Les échappées qu'elles autorisent, ces détails vers quoi mon œil fuit, me donnent des bonheurs que je m'explique mal. La figure principale, sans doute, me paraît trop massive, d'une présence trop autoritaire. Son corps trop évident obstrue, dans une certaine mesure, ce qui m'intéresse.
Parfois, mon œil prodigue a cette excuse qu'il est guidé par un jeu de perspective, par la découpe d'une fenêtre ou d'une porte (il emprunte alors ce parcours heureux, profite, bénévole, de ces vues vers quoi, explicitement, on l'entraîne). Plus fréquemment, non, il s'engage de lui-même dans la scène minuscule et floutée, nimbée dans des bleus et des verts pâlissants, toute fuligineuse dans sa discrétion. C'est dans ce frimas que mon œil fugue. Dans cette brume douce que je me prélasse un peu.

Ces plongées souples et distraites dans les arrière-plans, que je pratique en face des toiles, il m'arrive hélas de m'y adonner dans des situations bien réelles, où pourtant je suis impliquée. Comme se dresse devant moi la silhouette principale de mon interlocuteur, mon regard, d'abord bien planté, je m'applique, sur sa face, dans ses yeux, d'abord suivant les expressions de son visage et les façons dont tour à tour il le compose, hop, bifurque, fugitivement, s'en va attraper un objet dans l'arrière-plan, l'imprime illico sur la rétine avant de revenir dare-dare (et, il l'espère, ni vu ni connu) au corps de mon vis-à-vis, qui requiert qu'on ne s'absente pas trop longtemps.
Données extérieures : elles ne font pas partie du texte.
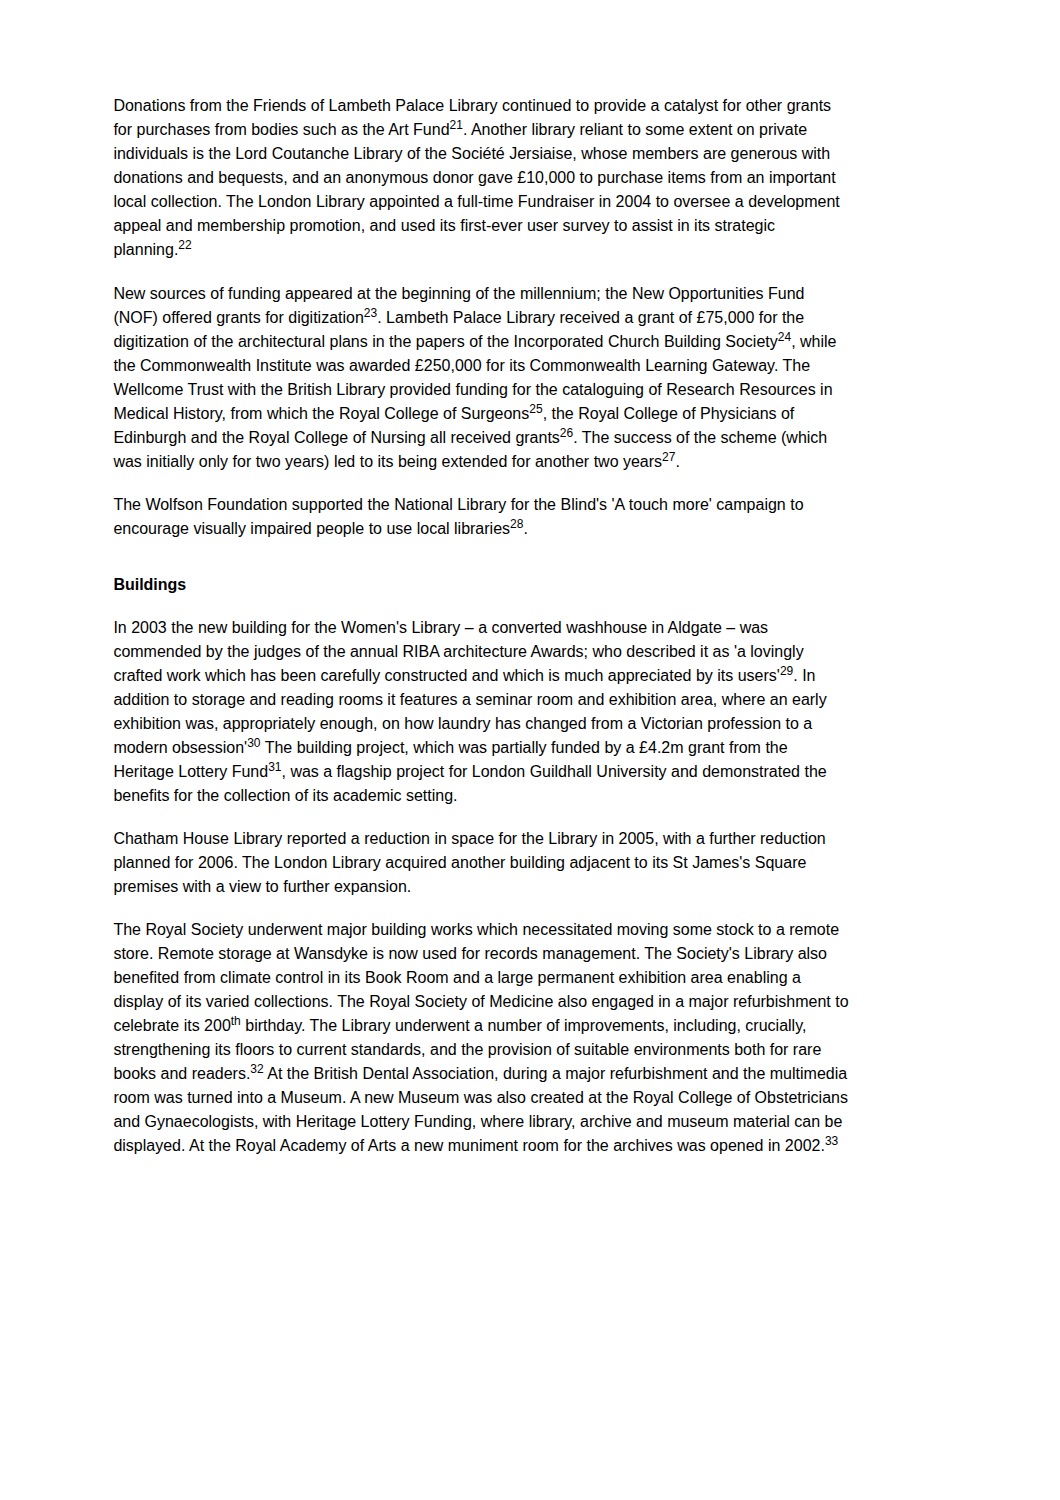Donations from the Friends of Lambeth Palace Library continued to provide a catalyst for other grants for purchases from bodies such as the Art Fund21. Another library reliant to some extent on private individuals is the Lord Coutanche Library of the Société Jersiaise, whose members are generous with donations and bequests, and an anonymous donor gave £10,000 to purchase items from an important local collection. The London Library appointed a full-time Fundraiser in 2004 to oversee a development appeal and membership promotion, and used its first-ever user survey to assist in its strategic planning.22
New sources of funding appeared at the beginning of the millennium; the New Opportunities Fund (NOF) offered grants for digitization23. Lambeth Palace Library received a grant of £75,000 for the digitization of the architectural plans in the papers of the Incorporated Church Building Society24, while the Commonwealth Institute was awarded £250,000 for its Commonwealth Learning Gateway. The Wellcome Trust with the British Library provided funding for the cataloguing of Research Resources in Medical History, from which the Royal College of Surgeons25, the Royal College of Physicians of Edinburgh and the Royal College of Nursing all received grants26. The success of the scheme (which was initially only for two years) led to its being extended for another two years27.
The Wolfson Foundation supported the National Library for the Blind's 'A touch more' campaign to encourage visually impaired people to use local libraries28.
Buildings
In 2003 the new building for the Women's Library – a converted washhouse in Aldgate – was commended by the judges of the annual RIBA architecture Awards; who described it as 'a lovingly crafted work which has been carefully constructed and which is much appreciated by its users'29. In addition to storage and reading rooms it features a seminar room and exhibition area, where an early exhibition was, appropriately enough, on how laundry has changed from a Victorian profession to a modern obsession'30 The building project, which was partially funded by a £4.2m grant from the Heritage Lottery Fund31, was a flagship project for London Guildhall University and demonstrated the benefits for the collection of its academic setting.
Chatham House Library reported a reduction in space for the Library in 2005, with a further reduction planned for 2006. The London Library acquired another building adjacent to its St James's Square premises with a view to further expansion.
The Royal Society underwent major building works which necessitated moving some stock to a remote store. Remote storage at Wansdyke is now used for records management. The Society's Library also benefited from climate control in its Book Room and a large permanent exhibition area enabling a display of its varied collections. The Royal Society of Medicine also engaged in a major refurbishment to celebrate its 200th birthday. The Library underwent a number of improvements, including, crucially, strengthening its floors to current standards, and the provision of suitable environments both for rare books and readers.32 At the British Dental Association, during a major refurbishment and the multimedia room was turned into a Museum. A new Museum was also created at the Royal College of Obstetricians and Gynaecologists, with Heritage Lottery Funding, where library, archive and museum material can be displayed. At the Royal Academy of Arts a new muniment room for the archives was opened in 2002.33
De telles excursions sont évidemment facilitées lorsque nous sommes plus de deux locuteurs en présence et que mon attention peut dévier plus longuement sans porter atteinte au rythme de la conversation principale qui, je ne m'inquiète pas pour cela, peut fort bien se poursuivre sans moi; et je ne me retiens pas, alors, de laisser ma pensée errer, vous pouvez me faire confiance, sur toutes sortes d'objets adventices. Mais dans les configurations en duo je cède aussi couramment à ces tentations optiques. Et je vois bien comment l'autre, s'inquiétant de ce que mon regard ici ou là excède les contours de sa personne pour s'en aller traînasser vers d'autres rivages, commence de se retourner pour chercher à saisir ce que je considère. Il s'étonne, à chacune de ces torsions de son buste, de ne remarquer aucun rival manifeste qui pourrait être la cause des escapades répétées que mes veux s'autorisent : les siens balayent des fonds à son avis indistincts.
Ces excursions, d'abord véloces et clandestines, peuvent, je le crains pour lui, se multiplier. Il arrive même, si mon interlocuteur m'est assez familier pour que je lui fasse cette confiance qu'il ne me retirera pas son amitié pour de telles passades optiques, que mon œil s'attarde franchement, et beaucoup plus que ne le voudraient les convenances, sur un objet particulier qu'il se met à choyer, à bichonner, à retourner en tous sens pour éprouver toutes les potentialités de rêverie qu'il contient.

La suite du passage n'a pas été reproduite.